● DIRECTIONS FOR THIS TASK
The answer must be every line from the listing that holds the string "interal".

● STORED DATA
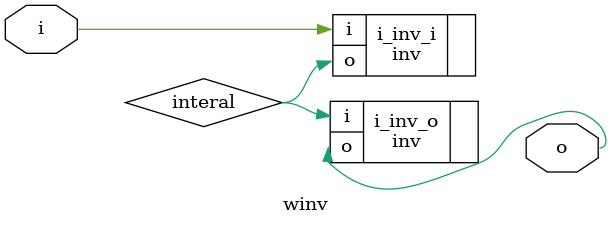
<source format=sv>

module winv (
  input i,
  output o
);
  wire interal;

  inv i_inv_i ( .i(i), .o(interal));
  inv i_inv_o ( .i(interal), .o(o));

endmodule


</source>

● RESULT
  wire interal;
  inv i_inv_i ( .i(i), .o(interal));
  inv i_inv_o ( .i(interal), .o(o));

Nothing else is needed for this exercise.